More info: northgeorgia.edu

 

DAHLONEGA

— E. Benjamin Skinner, a journalist and senior fellow at Brandeis University who wrote "A Crime So Monstrous: Face-to-Face with Modern-Day Slavery" after witnessing the sale of human beings around the world, will be speaking Monday at North Georgia College & State University.

The free event begins at 7 p.m. in the Hoag Auditorium and is open to the public. The lecture is sponsored by the Ideas and Issues Committee of the university’s Student Activities Board.

Skinner will sign books after the lecture and the Campus Connection bookstore will have copies of "A Crime So Monstrous" available for purchase.

Skinner first met a survivor of slavery in 2003 while on assignment in Sudan for Newsweek International and began traveling the world to find others.

Though estimates put the number of slaves higher today than it ever has been, Skinner faced difficulties in finding them.

"A Crime So Monstrous" details his work, including going undercover to infiltrate trafficking networks and witness slave sales involving harems in Dubai, brothels in Bucharest, child markets in Haiti and slave quarries in India.

Skinner also touches on the political and personal battles involved in the new abolitionist movement. He tells the stories of the people involved on all sides of the issue — those who live in slavery and those who have escaped, those who own or traffic in slaves, and those who are combatting the crime.

The shocking and brutally honest book was the basis for a "Nightline" special report and the inspiration for an episode of NBC’s television drama "Law & Order." Skinner is donating 25 percent of the book’s royalties to groups dedicated to fighting slavery.
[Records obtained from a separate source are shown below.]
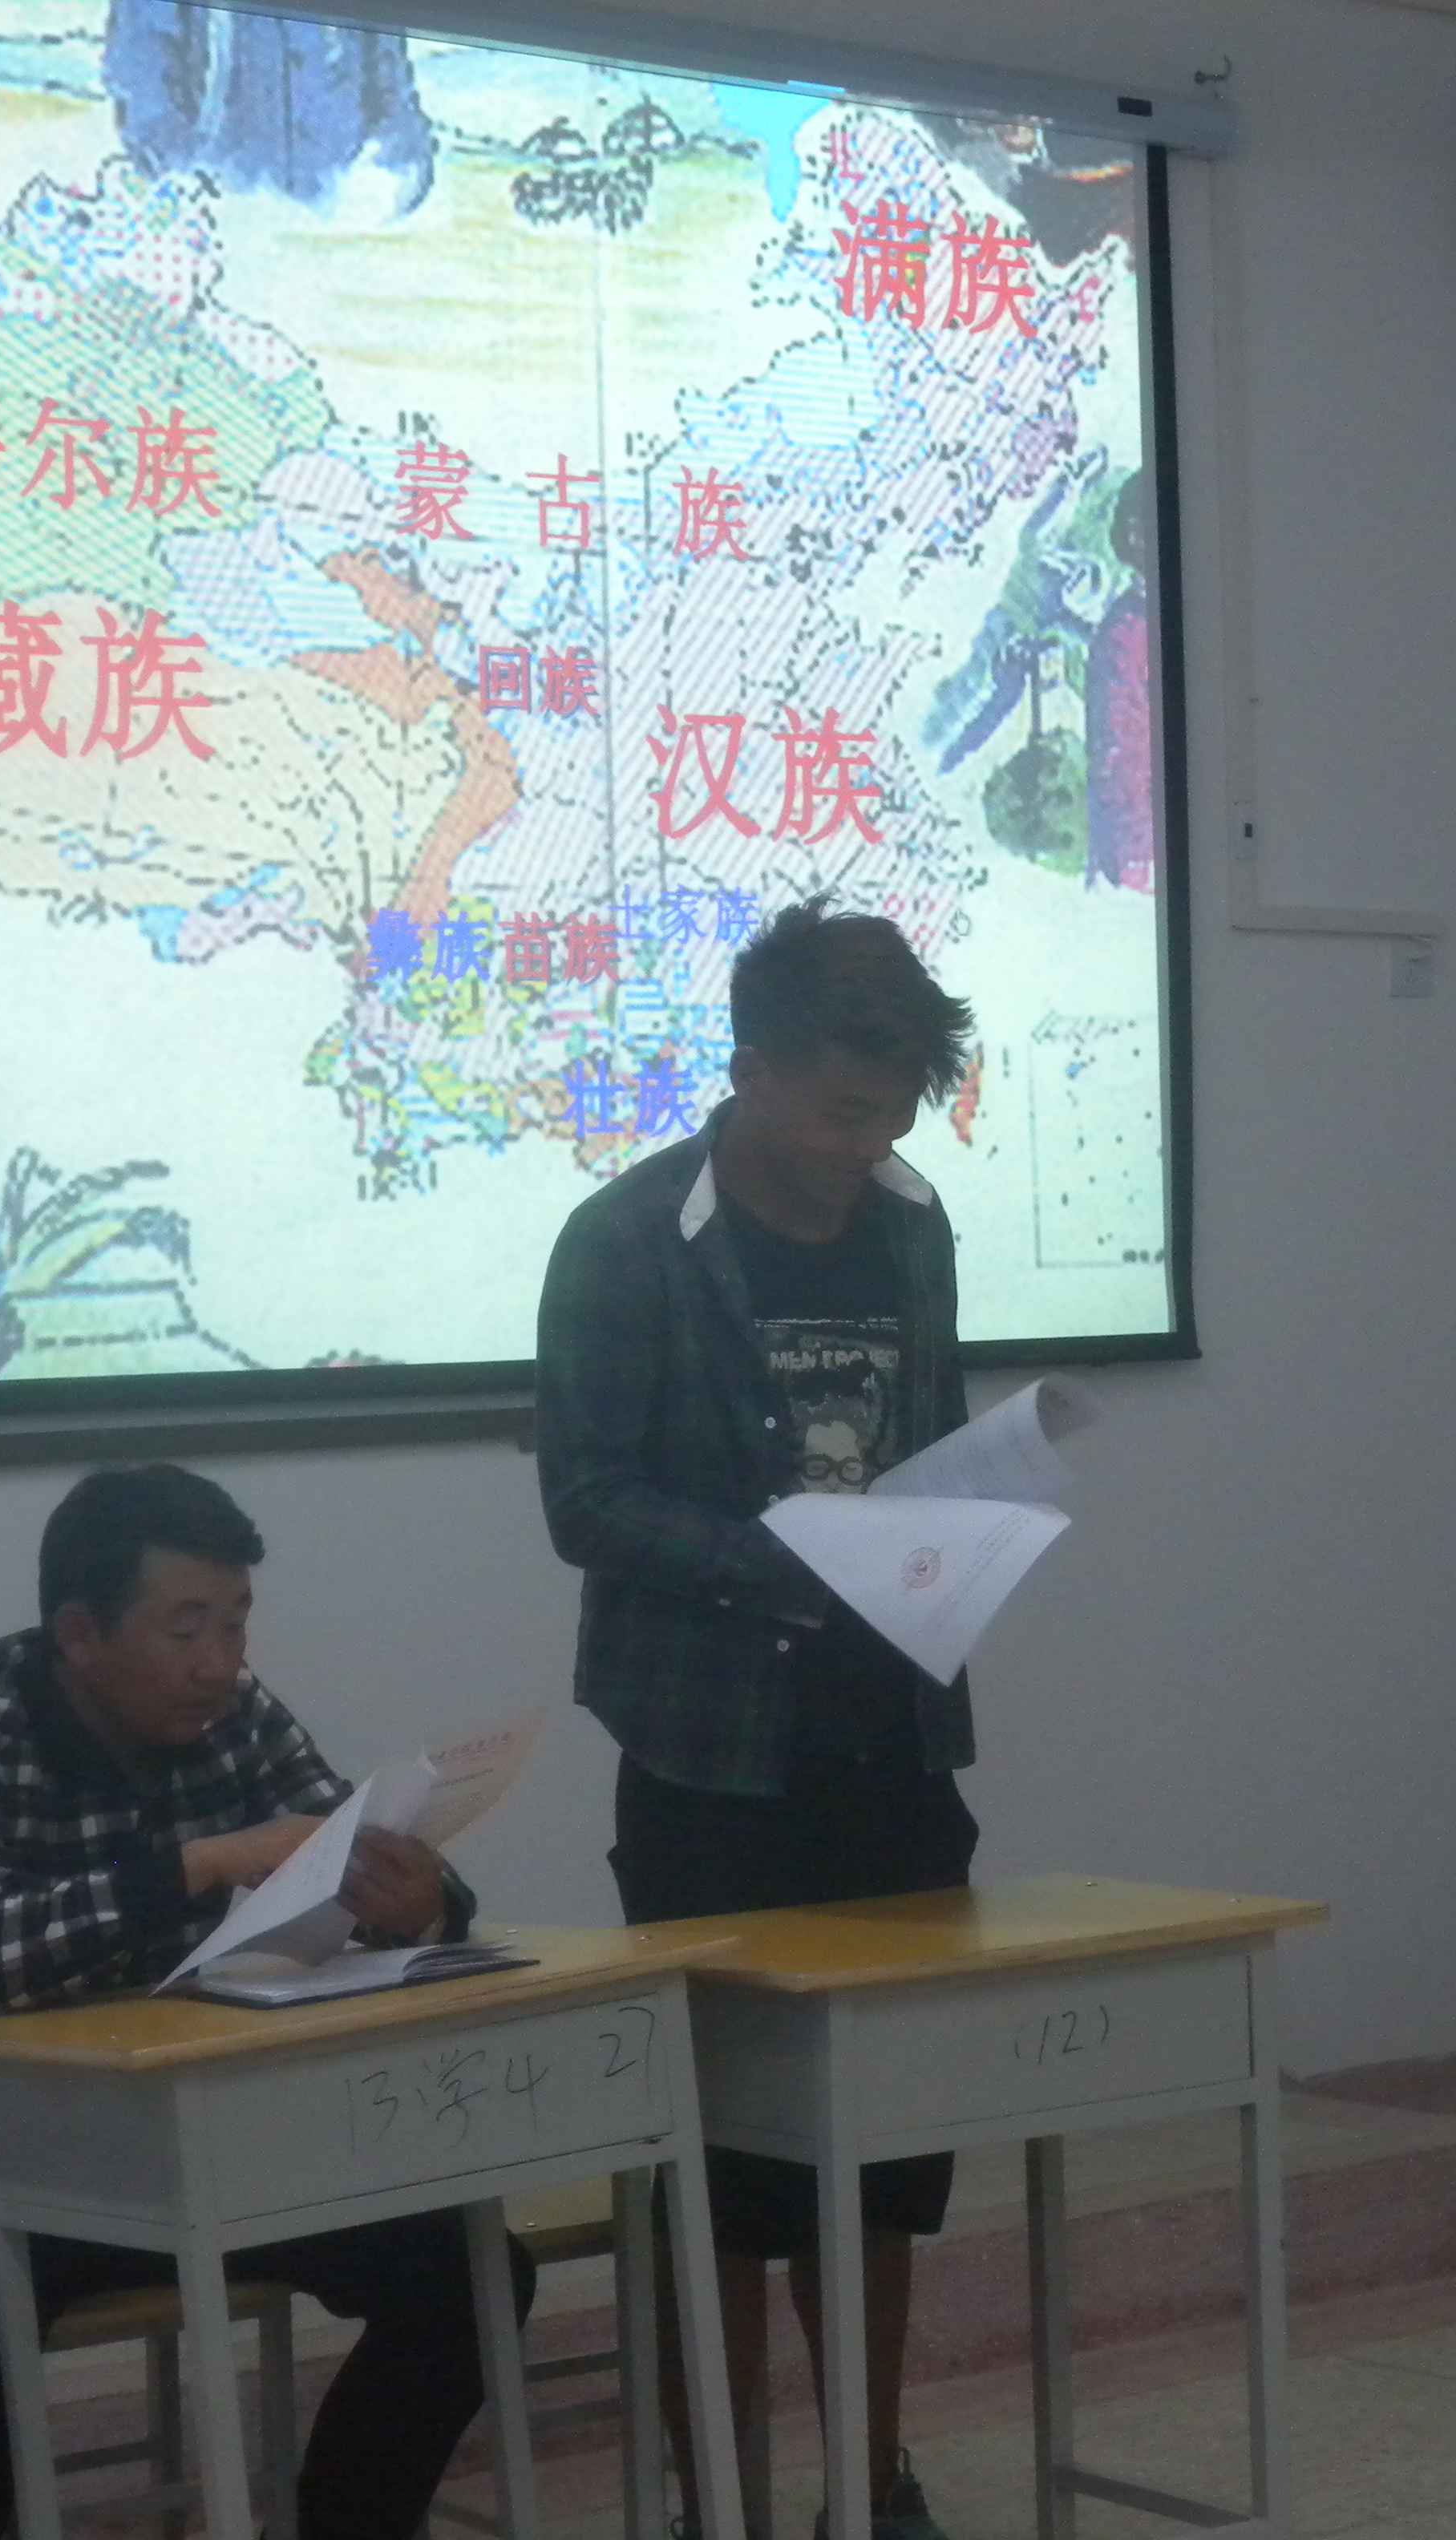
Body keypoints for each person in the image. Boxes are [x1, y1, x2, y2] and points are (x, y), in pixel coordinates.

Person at [0, 1462, 520, 2540]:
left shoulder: (237, 1714)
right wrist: (202, 1861)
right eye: (186, 1629)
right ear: (80, 1634)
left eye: (236, 1624)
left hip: (175, 2127)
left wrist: (421, 1904)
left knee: (470, 2275)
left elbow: (338, 1845)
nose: (219, 1664)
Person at [538, 902, 980, 2540]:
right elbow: (586, 1501)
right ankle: (717, 2494)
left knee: (881, 2158)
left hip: (892, 1744)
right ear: (752, 1071)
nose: (868, 1147)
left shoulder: (914, 1225)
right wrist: (779, 1564)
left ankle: (868, 2484)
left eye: (893, 1112)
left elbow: (930, 1443)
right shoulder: (627, 1240)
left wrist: (966, 1536)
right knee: (720, 2164)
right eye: (843, 1112)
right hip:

Recently named National Geographic Adventurer of the Year, Skinner is a graduate of Wesleyan University. He is currently a senior fellow at the Schuster Institute at Brandeis University and lives in New York.

Skinner was a fellow at the Carr Center for Human Rights Policy at Harvard Kennedy School of Government, served as a research associate for U.S. Foreign Policy at the Council on Foreign Relations, and as special assistant to Ambassador Richard Holbrooke.